He was an artist too: a Yakshagana speaker and a Maddale player. Probably that is how he was very close to my grandfather. My grandfather always called him his minister. He would send for him to seek his opinion, whenever some important decision was to be made. He was wise. He would stay at our place and in the morning when we sat in front of the bathroom fire, he would talk about things which the whole family listened to it as if it was of great value; he never disappointed.

I have not seen a man richer in thought than him and more well composed. I was told he was born to a rich family in my village. His elder brother, who was not so smart, it seems was cheated and all his property was lost. He was still a minor and he had lost all his property before he attained majority. His ancestral house still stands in our village.

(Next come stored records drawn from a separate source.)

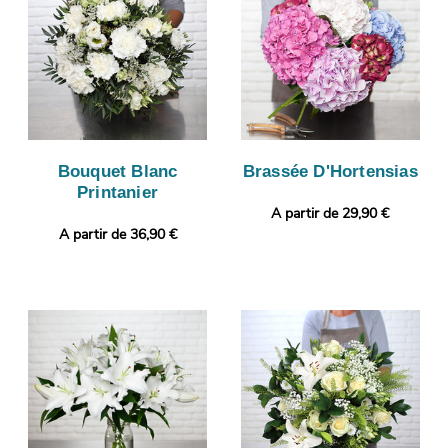
Bouquet Blanc
Brassée D'Hortensias
Printanier
A partir de 29,90 €
A partir de 36,90 €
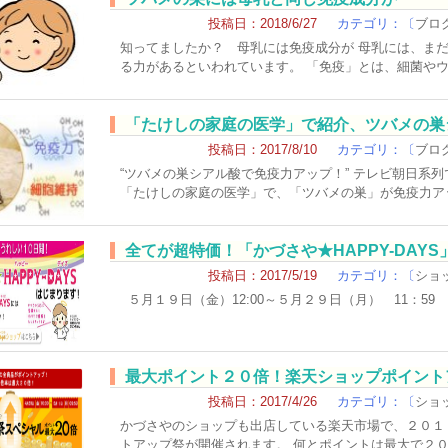
投稿日：2018/6/27
カテゴリ：〔
ブロ
知ってましたか？ 母乳には免疫成分が 母乳には、ま
る力があるといわれています。 「免疫」とは、細菌や
「たけしの家庭の医学」で紹介、ツバメの巣
投稿日：2017/8/10
カテゴリ：〔
ブロ
“ツバメの巣シアル酸で免疫力アップ！” テレビ朝日系
「たけしの家庭の医学」で、「ツバメの巣」が免疫力ア
全てが超特価！「かづさや★HAPPY-DAY
投稿日：2017/5/19
カテゴリ：〔
ショ
５月１９日（金）12:00～５月２９日（月） 11：5
最大ポイント２０倍！楽天ショップポイント
投稿日：2017/4/26
カテゴリ：〔
ショ
かづさやのショップも出店している楽天市場で、２０１７年
トアップ祭が開催されます。 何とポイントは最大で２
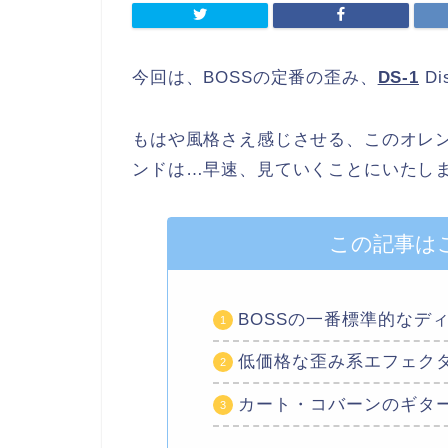
今回は、BOSSの定番の歪み、
DS-1
Di
もはや風格さえ感じさせる、このオレ
ンドは…早速、見ていくことにいたし
この記事は
BOSSの一番標準的なデ
低価格な歪み系エフェク
カート・コバーンのギタ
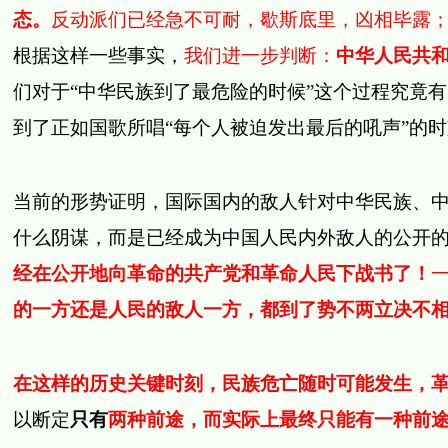
态。
反动派们已经急不可耐，歇斯底里，凶相毕露
根据这样一些事实，
我们进一步判断：
中华人民共
们对于“中华民族到了最危险的时候”这个过程究竟
到了正如国歌所唱“每个人被迫发出最后的吼声”的
当前的形势证明，国际国内的敌人针对中华民族、
什么阴谋，而是已经成为中国人民内外敌人的公开
经在公开地向革命的共产党和革命人民下战书了！
的一方还是人民的敌人一方，都到了势不两立决不
在这样的历史关键时刻，民族危亡随时可能发生，
以断定
只有
两种前途，而实际上最终只能有一种前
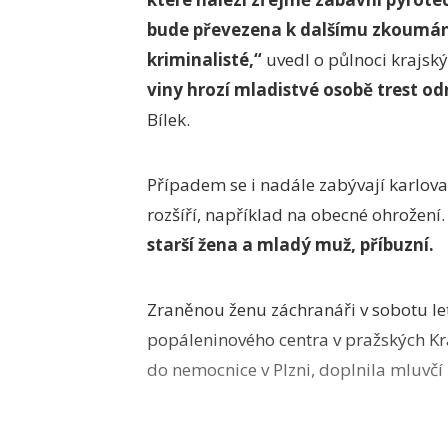
bude převezena k dalšímu zkoumání.
kriminalisté,“
uvedl o půlnoci krajský 
viny hrozí mladistvé osobě trest od
Bílek.
Případem se i nadále zabývají karlovar
rozšíří, například na obecné ohrožení.
starší žena a mladý muž, příbuzní.
Zraněnou ženu záchranáři v sobotu let
popáleninového centra v pražských K
do nemocnice v Plzni, doplnila mluvčí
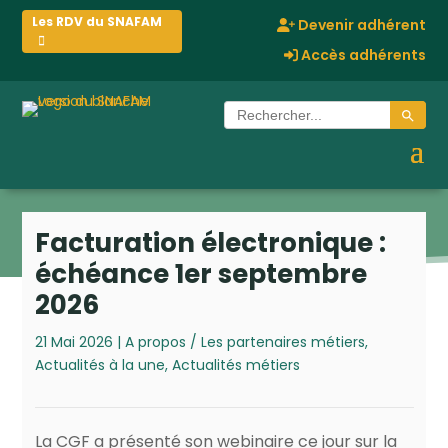
Les RDV du SNAFAM
Devenir adhérent
Accès adhérents
Search Button
Search
for:
Facturation électronique :
échéance 1er septembre
2026
21 Mai 2026
|
A propos / Les partenaires métiers
,
Actualités à la une
,
Actualités métiers
La CGF a présenté son webinaire ce jour sur la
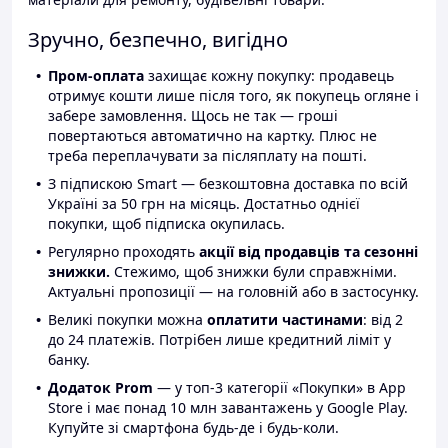
Зручно, безпечно, вигідно
Пром-оплата
захищає кожну покупку: продавець
отримує кошти лише після того, як покупець огляне і
забере замовлення. Щось не так — гроші
повертаються автоматично на картку. Плюс не
треба переплачувати за післяплату на пошті.
З підпискою Smart — безкоштовна доставка по всій
Україні за 50 грн на місяць. Достатньо однієї
покупки, щоб підписка окупилась.
Регулярно проходять
акції від продавців та сезонні
знижки.
Стежимо, щоб знижки були справжніми.
Актуальні пропозиції — на головній або в застосунку.
Великі покупки можна
оплатити частинами
: від 2
до 24 платежів. Потрібен лише кредитний ліміт у
банку.
Додаток Prom
— у топ-3 категорії «Покупки» в App
Store і має понад 10 млн завантажень у Google Play.
Купуйте зі смартфона будь-де і будь-коли.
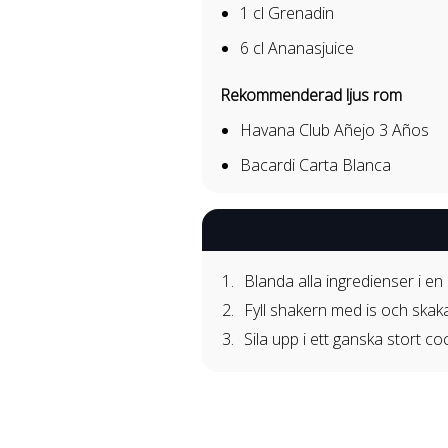
1 cl
Grenadin
6 cl
Ananasjuice
Rekommenderad ljus rom
Havana Club Añejo 3 Años
Bacardi Carta Blanca
Blanda alla ingredienser i en
Fyll shakern med is och skaka
Sila upp i ett ganska stort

He had all his daughters married. His sons struggled hard in many businesses and did not go too far. After all his efforts, he could not see a brighter day. He called my father whenever he wanted to discuss something important. My father respected him for he knew he was my grand father's minister(!) and a nice man. I used to accompany my father, whenever I could, to their house.

I was several seas away when I learnt he said good bye to his family and friends. He was old and fragile. When we drove next to his house during my last visit, I looked at my father. My father shook his head and said, "That place is different now, it is not so pleasant to visit". I watched the opened door until we moved away.

It is men who make things pleasant not the other way around. We come across few such men, honest, rich in thought and ideas: men who evoke strong emotions. I remember every now and then the old man sitting small on an ancestral chair: "Hunavalli Mestru" (Teacher from Hunavalli) as my grandfather called him.